La democratización de los medios de comunicación tradicionales y las plataformas digitales han creado condiciones para que todo el mundo pueda acceder a ellos sin ningún tipo de prerrequisito profesional ni ético. Ante la crisis televisiva, muchos canales han tenido que subsistir rentando espacios a productores advenedizos y siendo poco rigurosos con la profesionalidad de los mismos y hasta con los contenidos que estos insertan en sus programas.
Esta situación, unida a la falta de censura, han convertido la televisión en un carnaval de actores mediocres y en un burdo espectro cargado de malas palabras, obscenidades, soecidades, etc.

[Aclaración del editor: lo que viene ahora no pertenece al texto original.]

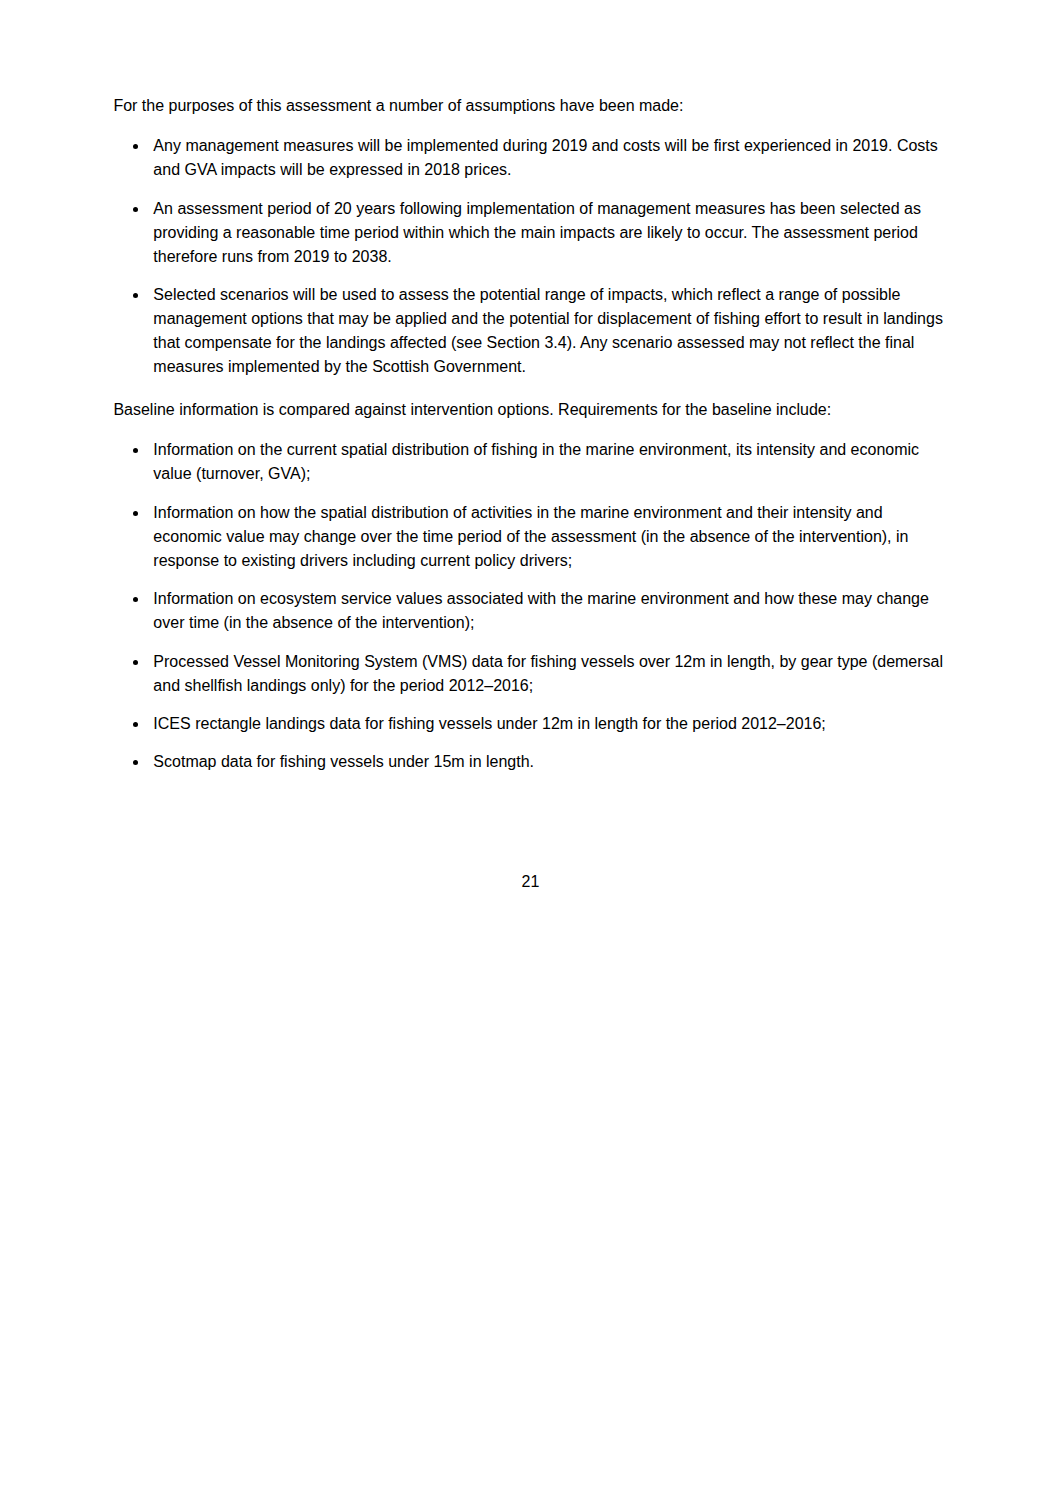For the purposes of this assessment a number of assumptions have been made:
Any management measures will be implemented during 2019 and costs will be first experienced in 2019. Costs and GVA impacts will be expressed in 2018 prices.
An assessment period of 20 years following implementation of management measures has been selected as providing a reasonable time period within which the main impacts are likely to occur. The assessment period therefore runs from 2019 to 2038.
Selected scenarios will be used to assess the potential range of impacts, which reflect a range of possible management options that may be applied and the potential for displacement of fishing effort to result in landings that compensate for the landings affected (see Section 3.4). Any scenario assessed may not reflect the final measures implemented by the Scottish Government.
Baseline information is compared against intervention options. Requirements for the baseline include:
Information on the current spatial distribution of fishing in the marine environment, its intensity and economic value (turnover, GVA);
Information on how the spatial distribution of activities in the marine environment and their intensity and economic value may change over the time period of the assessment (in the absence of the intervention), in response to existing drivers including current policy drivers;
Information on ecosystem service values associated with the marine environment and how these may change over time (in the absence of the intervention);
Processed Vessel Monitoring System (VMS) data for fishing vessels over 12m in length, by gear type (demersal and shellfish landings only) for the period 2012–2016;
ICES rectangle landings data for fishing vessels under 12m in length for the period 2012–2016;
Scotmap data for fishing vessels under 15m in length.
21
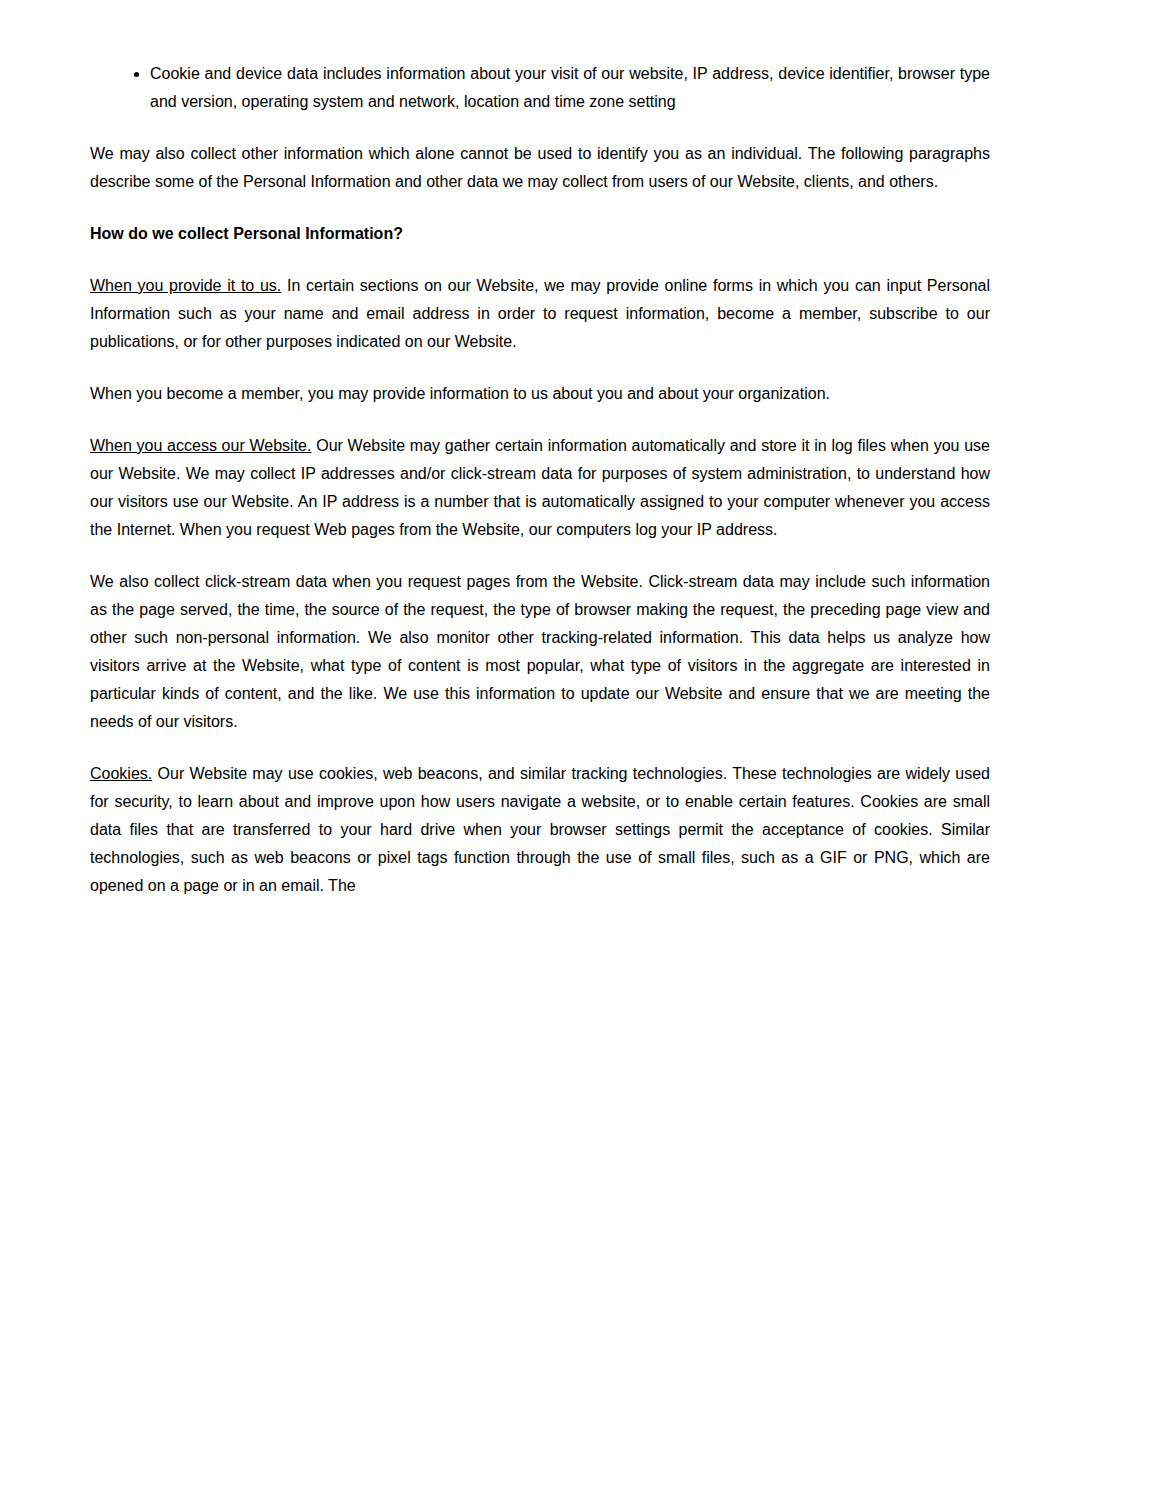Cookie and device data includes information about your visit of our website, IP address, device identifier, browser type and version, operating system and network, location and time zone setting
We may also collect other information which alone cannot be used to identify you as an individual. The following paragraphs describe some of the Personal Information and other data we may collect from users of our Website, clients, and others.
How do we collect Personal Information?
When you provide it to us. In certain sections on our Website, we may provide online forms in which you can input Personal Information such as your name and email address in order to request information, become a member, subscribe to our publications, or for other purposes indicated on our Website.
When you become a member, you may provide information to us about you and about your organization.
When you access our Website. Our Website may gather certain information automatically and store it in log files when you use our Website. We may collect IP addresses and/or click-stream data for purposes of system administration, to understand how our visitors use our Website. An IP address is a number that is automatically assigned to your computer whenever you access the Internet. When you request Web pages from the Website, our computers log your IP address.
We also collect click-stream data when you request pages from the Website. Click-stream data may include such information as the page served, the time, the source of the request, the type of browser making the request, the preceding page view and other such non-personal information. We also monitor other tracking-related information. This data helps us analyze how visitors arrive at the Website, what type of content is most popular, what type of visitors in the aggregate are interested in particular kinds of content, and the like. We use this information to update our Website and ensure that we are meeting the needs of our visitors.
Cookies. Our Website may use cookies, web beacons, and similar tracking technologies. These technologies are widely used for security, to learn about and improve upon how users navigate a website, or to enable certain features. Cookies are small data files that are transferred to your hard drive when your browser settings permit the acceptance of cookies. Similar technologies, such as web beacons or pixel tags function through the use of small files, such as a GIF or PNG, which are opened on a page or in an email. The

Las exigencias son mínimas. Muy mínimas. Y eso está arrabalizando los medios.
Entonces, muchos de los protagonistas de la televisión ortodoxa, a fin de no quedarse atrás y de salvar su modus vivendi, se han subido en esa ola de chabacanería, como salvaguarda de su permanencia en tv.
Porque la verdad es que, las grandes audiencias, los públicos arrolladoramente masivos que tiene la plataforma digital, amén de lo que sustancialmente ofrece, se están robando el show y comiéndole los caramelos a los productores y medios tradicionales. El fenómeno es sorprendente y la otra novedad es que, económicamente, es más rentable. Tanto, que puede darse el lujo de prescindir de la publicidad y ser rentable. Esta ciber realidad está rompiendo con los viejos esquemas de la formalidad del lenguaje y de la rigidez normativa del comportamiento en pantalla. Pero también está cualquierizando y vulgarizando la comunicación.
Esta situación representa un reto verdadero para la vieja escuela, que tiene de frente un fenómeno social sin parangón en la historia de la comunicación radial y televisiva.
Con un beneficio adicional : los que consumen estos contenidos no están sujetos a horarios ni lugar.
El desafío es grande y plantea la necesidad de que los profesionales del oficio lleguen a través de estos medios, ajustando decentemente sus contenidos para diferenciarse.